When you can't fund everything, fund in this order:

  1. Backup and recovery: This is non-negotiable. A nonprofit that loses its donor database, program records, or financial history faces an existential threat. Cloud backup for critical data can cost under $100/month.
  2. Security fundamentals: MFA on all accounts, endpoint protection, and staff phishing training. Most of this is available free or at low cost through Microsoft 365 nonprofit licensing.
  3. Donor database protection: Whatever CRM you use (Bloomerang, DonorPerfect, Little Green Light, Salesforce NPSP), ensure it has MFA enabled, regular backups, and role-based access.
  4. Reliable internet: Staff who can't work efficiently because of slow or unreliable internet are a productivity cost. Business-grade internet is typically $80–200/month and meaningfully different from residential service.
  5. IT support: An MSP or part-time IT consultant ensures problems get fixed quickly rather than festering. Many MSPs offer nonprofit pricing.

Making the Case to Your Board

Nonprofit boards often don't prioritize IT because they don't see it as mission-related. The case to make:

  • Donor trust: A breach of donor data is a direct threat to donor relationships and fundraising. Frame IT security as donor stewardship.
  • Grant compliance: If you receive federal grants, IT controls are a compliance requirement, not optional. Frame IT investment as grant protection.
  • Staff capacity: Every hour staff spend fighting technology problems is an hour not spent on mission. Frame IT as capacity building.
  • Funder expectations: Major foundation funders increasingly assess organizational capacity including technology. Frame IT investment as grant readiness.

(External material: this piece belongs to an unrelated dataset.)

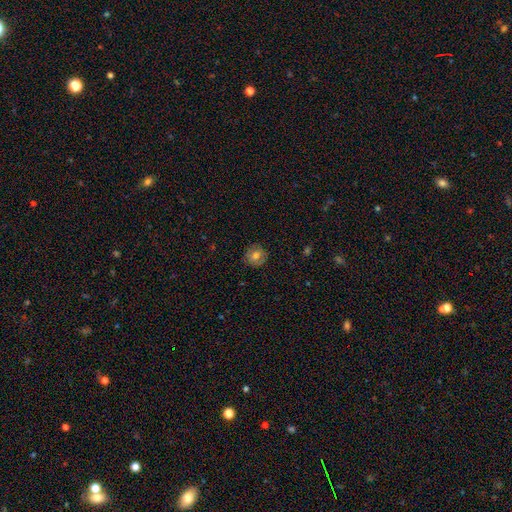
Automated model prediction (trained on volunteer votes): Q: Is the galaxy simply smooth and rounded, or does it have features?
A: smooth — 66%.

Request a specific IT line item in your annual budget — not a share of general operating overhead. A visible budget line makes IT planning possible and signals board-level commitment to funders.

Grant Funding for IT

Capacity-building grants from foundations increasingly include technology as an eligible expense. When applying for capacity grants:

  • Be specific: "cybersecurity assessment and remediation" is more fundable than "IT expenses"
  • Connect IT to mission: explain how the technology investment enables program delivery
  • Include sustainability: how will you maintain the technology after the grant period?

Community foundations, United Way, and some national foundations specifically fund nonprofit technology capacity. A nonprofit-specialized IT provider can help you document technical needs for grant applications.

Frequently Asked Questions

What percentage of budget should a nonprofit spend on IT?

Industry benchmarks suggest 4–6% of operating budget for nonprofits, compared to 6–8% for for-profit companies of similar size. Nonprofits can achieve this lower percentage by leveraging donated and discounted technology through TechSoup and Google for Nonprofits. Organizations below 3% often have unacknowledged IT debt accumulating.

Can nonprofits get free Microsoft 365?

Microsoft 365 Business Basic (email, Teams, SharePoint, OneDrive) is free for qualifying nonprofits through Microsoft's nonprofit program, accessible via TechSoup. Microsoft 365 Business Premium (which adds advanced security features) is available for approximately $5/user/month — still a significant discount from the $22+ retail price.

Should a small nonprofit hire an IT person or use an MSP?

For nonprofits with fewer than 50 staff, an MSP (Managed Service Provider) is almost always more cost-effective than a full-time IT hire. A qualified IT generalist commands $60,000–$90,000/year in salary plus benefits. An MSP providing equivalent coverage typically costs $15,000–$40,000/year, and brings a team with broader expertise than any single hire.